> _Exercise directions_
If a record holds a picture, omit the picture, but copy everything else below exactly.

★ ★ ★ ★ ★ ★ ★

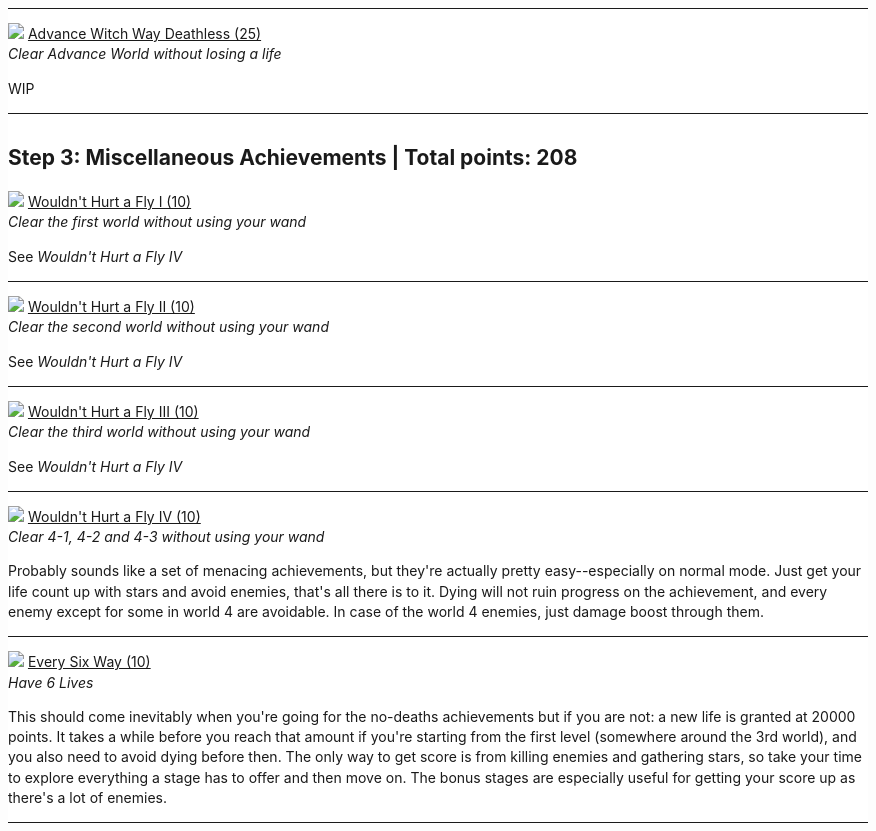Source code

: ***

![](https://s3-eu-west-1.amazonaws.com/i.retroachievements.org/Badge/76262.png) [Advance Witch Way Deathless (25)]( https://retroachievements.org/achievement/71293)   
_Clear Advance World without losing a life_

WIP

***

## Step 3: Miscellaneous Achievements | **Total points: 208**

![](https://s3-eu-west-1.amazonaws.com/i.retroachievements.org/Badge/76239.png) [Wouldn't Hurt a Fly I (10)]( https://retroachievements.org/achievement/71277)   
_Clear the first world without using your wand_

See _Wouldn't Hurt a Fly IV_

***

![](https://s3-eu-west-1.amazonaws.com/i.retroachievements.org/Badge/76241.png) [Wouldn't Hurt a Fly II (10)]( https://retroachievements.org/achievement/71279)   
_Clear the second world without using your wand_

See _Wouldn't Hurt a Fly IV_

***

![](https://s3-eu-west-1.amazonaws.com/i.retroachievements.org/Badge/76242.png) [Wouldn't Hurt a Fly III (10)]( https://retroachievements.org/achievement/71280)   
_Clear the third world without using your wand_

See _Wouldn't Hurt a Fly IV_

***

![](https://s3-eu-west-1.amazonaws.com/i.retroachievements.org/Badge/76264.png) [Wouldn't Hurt a Fly IV (10)]( https://retroachievements.org/achievement/71281)   
_Clear 4-1, 4-2 and 4-3 without using your wand_

Probably sounds like a set of menacing achievements, but they're actually pretty easy--especially on normal mode. Just get your life count up with stars and avoid enemies, that's all there is to it. Dying will not ruin progress on the achievement, and every enemy except for some in world 4 are avoidable. In case of the world 4 enemies, just damage boost through them.

***

![](https://s3-eu-west-1.amazonaws.com/i.retroachievements.org/Badge/76243.png) [Every Six Way (10)]( https://retroachievements.org/achievement/71282)   
_Have 6 Lives_

This should come inevitably when you're going for the no-deaths achievements but if you are not: a new life is granted at 20000 points. It takes a while before you reach that amount if you're starting from the first level (somewhere around the 3rd world), and you also need to avoid dying before then. The only way to get score is from killing enemies and gathering stars, so take your time to explore everything a stage has to offer and then move on. The bonus stages are especially useful for getting your score up as there's a lot of enemies.

***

★ ★ ★ ★ ★ ★ ★

> _Completed task_
Source code

: ***

![](https://s3-eu-west-1.amazonaws.com/i.retroachievements.org/Badge/76262.png) [Advance Witch Way Deathless (25)]( https://retroachievements.org/achievement/71293)   
_Clear Advance World without losing a life_

WIP

***

## Step 3: Miscellaneous Achievements | **Total points: 208**

![](https://s3-eu-west-1.amazonaws.com/i.retroachievements.org/Badge/76239.png) [Wouldn't Hurt a Fly I (10)]( https://retroachievements.org/achievement/71277)   
_Clear the first world without using your wand_

See _Wouldn't Hurt a Fly IV_

***

![](https://s3-eu-west-1.amazonaws.com/i.retroachievements.org/Badge/76241.png) [Wouldn't Hurt a Fly II (10)]( https://retroachievements.org/achievement/71279)   
_Clear the second world without using your wand_

See _Wouldn't Hurt a Fly IV_

***

![](https://s3-eu-west-1.amazonaws.com/i.retroachievements.org/Badge/76242.png) [Wouldn't Hurt a Fly III (10)]( https://retroachievements.org/achievement/71280)   
_Clear the third world without using your wand_

See _Wouldn't Hurt a Fly IV_

***

![](https://s3-eu-west-1.amazonaws.com/i.retroachievements.org/Badge/76264.png) [Wouldn't Hurt a Fly IV (10)]( https://retroachievements.org/achievement/71281)   
_Clear 4-1, 4-2 and 4-3 without using your wand_

Probably sounds like a set of menacing achievements, but they're actually pretty easy--especially on normal mode. Just get your life count up with stars and avoid enemies, that's all there is to it. Dying will not ruin progress on the achievement, and every enemy except for some in world 4 are avoidable. In case of the world 4 enemies, just damage boost through them.

***

![](https://s3-eu-west-1.amazonaws.com/i.retroachievements.org/Badge/76243.png) [Every Six Way (10)]( https://retroachievements.org/achievement/71282)   
_Have 6 Lives_

This should come inevitably when you're going for the no-deaths achievements but if you are not: a new life is granted at 20000 points. It takes a while before you reach that amount if you're starting from the first level (somewhere around the 3rd world), and you also need to avoid dying before then. The only way to get score is from killing enemies and gathering stars, so take your time to explore everything a stage has to offer and then move on. The bonus stages are especially useful for getting your score up as there's a lot of enemies.

***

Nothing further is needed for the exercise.